The above diagram assumes that some later pipeline stage asserts the branch signal as it assigns to the PC. The consequence of this is to invalidate every interstage register in the entire pipeline.

The branch logic itself involves simple changes to the instruction fetch stage of the pipeline:

          Part of                   |  ------     |
          Instruction              _|_|_    _|_   |
          Fetch Stage         -----\1_0/   |+1 |  |
                             |       |     |___|  |
                             |       |       |    |
                             |       |       o--- | ----> memory address
        clock           ___  |     __|__     |    |       for instruction
	   ------------|AND|------|>_PC_|    |    |       fetch
                     -O|___| |       |       |    |
                   _|_       |       o-------     |
                  |AND|      |       |            |
                  |___|      |       |            |
                   | O       |       |            |
                   | |       |       |            |
                   |  -------o       |            |
                   |         |       |            |
        lock requests      branch           branch address
           from later                       from some later
               stages                       stage

Note that if a later stage asserts a branch, we always take it, even if the instruction fetch stage is blocked by a bubble ahead of it in the pipe. This is because the branch will also be deleting from the pipe all of the instructions that raised interlock conditions. In our example architecture, both the branch signal and the branch address come from the operand store stage at the very end of the pipe.

This logic allows the instructions after the branch to begin execution as they flow into the pipe. Only when the branch reaches the end of the pipe does it cancel the instructions behind it. If the branch is conditional, the next post-branch instruction will be finished immediatly after the branch is ignored. Only if the branch is taken will any instructions be cancelled. This is called speculative execution, and it has a significant performance benefit over the alternative of stalling the pipe until the branch can be finished.

Skip Instructions

Notice that, using the logic outlined above, every branch instruction invalidates all of the instructions in the pipe. Thus, even a branch to the next instruction, the one that would be executed anyway had the branch not been there, would invalidate everything.

The desire to allow conditionals to be executed without such an expense has led to the reintroduction of a class of instructions that was common on first and second generation computers but largely absent from classical third generation CPU's, the so-called skip instructions.

On a first generation architecture, as typified by the DEC PDP-8 (a machine that was introduced using second-generation technology in 1965, but remained in production in various forms until arount 1990), when a skip condition was met, the program counter was simply incremented.

For example, the "skip if accumulator negative" instruction would be implemented, inside the CPU's execute phase by sequential logic such as:

	if AC < 0 then PC = PC + 1
This logic clearly isn't applicable to pipelined machines, but with the valid bit in the pipe, we can do something remarkably easy. If no instruction has any side effects before the final pipeline stage, the store stage, then we can skip an instruction in the sequence by simply invalidating it at any time before the store. Thus, all we need to do to implement a skip instruction is to have that instruction invalidate its successor in the pipe! (The successor in the pipe is the instruction in the previous pipeline stage, unless that stage holds a bubble.)

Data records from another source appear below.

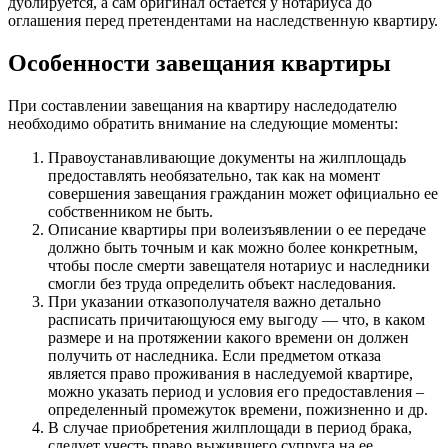
дублируется, а сам оригинал остаётся у нотариуса до
оглашения перед претендентами на наследственную квартиру.
Особенности завещания квартиры
При составлении завещания на квартиру наследодателю
необходимо обратить внимание на следующие моменты:
Правоустанавливающие документы на жилплощадь
предоставлять необязательно, так как на момент
совершения завещания гражданин может официально ее
собственником не быть.
Описание квартиры при волеизъявлении о ее передаче
должно быть точным и как можно более конкретным,
чтобы после смерти завещателя нотариус и наследники
смогли без труда определить объект наследования.
При указании отказополучателя важно детально
расписать причитающуюся ему выгоду — что, в каком
размере и на протяжении какого времени он должен
получить от наследника. Если предметом отказа
является право проживания в наследуемой квартире,
можно указать период и условия его предоставления –
определенный промежуток времени, пожизненно и др.
В случае приобретения жилплощади в период брака,
следует учесть право выжившего супруга на ее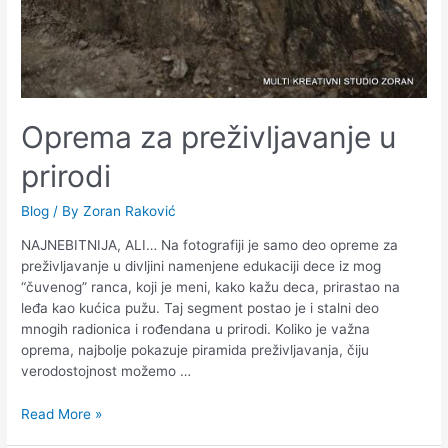
Oprema za preživljavanje u
prirodi
Blog
/ By
Zoran Raković
NAJNEBITNIJA, ALI… Na fotografiji je samo deo opreme za
preživljavanje u divljini namenjene edukaciji dece iz mog
“čuvenog” ranca, koji je meni, kako kažu deca, prirastao na
leđa kao kućica pužu. Taj segment postao je i stalni deo
mnogih radionica i rođendana u prirodi. Koliko je važna
oprema, najbolje pokazuje piramida preživljavanja, čiju
verodostojnost možemo …
Read More »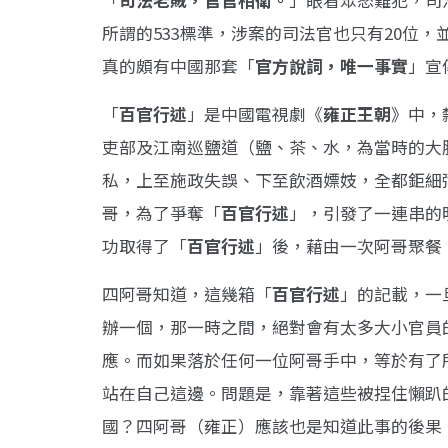
「
司法老賊，官官相衛。
」眼看眾怒難犯，司
所謂的533標準，涉案的司法官也只有20位
真的頗有中國那套「
官方說詞，唯一事實
」宣
「
百官行述
」是中國電視劇《
雍正王朝
》中，
吏部及江南巡鹽道（鹽、茶、水，為當時的大
私，上至施政失誤、下至飲酒嫖妓，全都鉅細
哥，為了爭奪「
百官行述
」，引發了一連串的
功取得了「
百官行述
」後，藉由一次阿哥聚餐
四阿哥知道，這幾箱「
百官行述
」的記載，一
辦一個，那一時之間，絕對會有太多大小官員
應。而如果落於任何一位阿哥手中，等於有了
站在自己這邊。問題是，靠著這些被捏住懶趴
國？四阿哥（雍正）應該也是知道此事的後果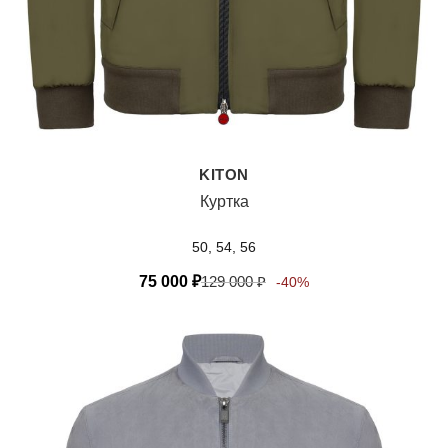
KITON
Куртка
50, 54, 56
75 000
₽
129 000
₽
-40%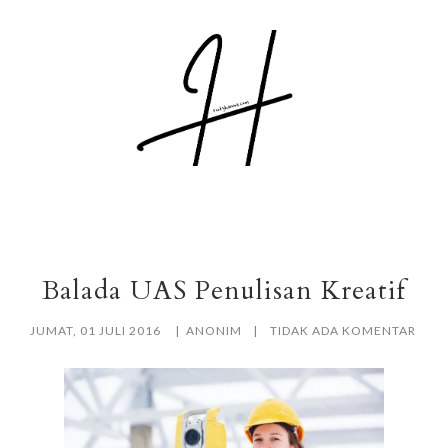
Balada UAS Penulisan Kreatif
JUMAT, 01 JULI 2016
ANONIM
TIDAK ADA KOMENTAR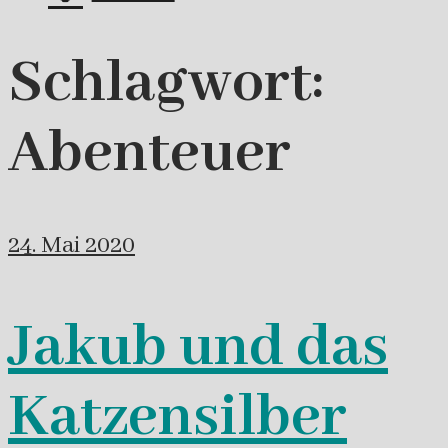
Schlagwort:
Abenteuer
24. Mai 2020
Jakub und das
Katzensilber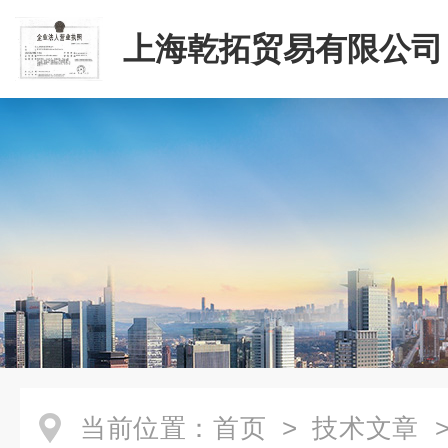
上海乾拓贸易有限公司
当前位置：
首页
>
技术文章
>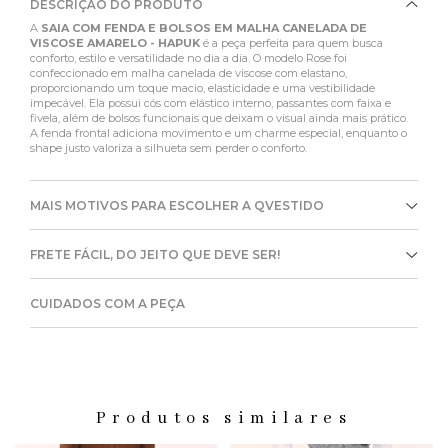
DESCRIÇÃO DO PRODUTO
A
SAIA COM FENDA E BOLSOS EM MALHA CANELADA DE
VISCOSE AMARELO - HAPUK
é a peça perfeita para quem busca
conforto, estilo e versatilidade no dia a dia. O modelo Rose foi
confeccionado em malha canelada de viscose com elastano,
proporcionando um toque macio, elasticidade e uma vestibilidade
impecável. Ela possui cós com elástico interno, passantes com faixa e
fivela, além de bolsos funcionais que deixam o visual ainda mais prático.
A fenda frontal adiciona movimento e um charme especial, enquanto o
shape justo valoriza a silhueta sem perder o conforto.
MAIS MOTIVOS PARA ESCOLHER A QVESTIDO
FRETE FÁCIL, DO JEITO QUE DEVE SER!
CUIDADOS COM A PEÇA
Produtos similares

Thus, at first analysis, an instruction stream containing, as its only control structures, skip instructions, will execute at exactly the same speed on a pipelined processor when the skips are taken as it does when the skips are not taken.

That was a first analysis! Invalidating an instruction may release an interlock condition that depended on that instruction, and this may accelerate some later instruction that was tentatively blocked by the skipped instruction!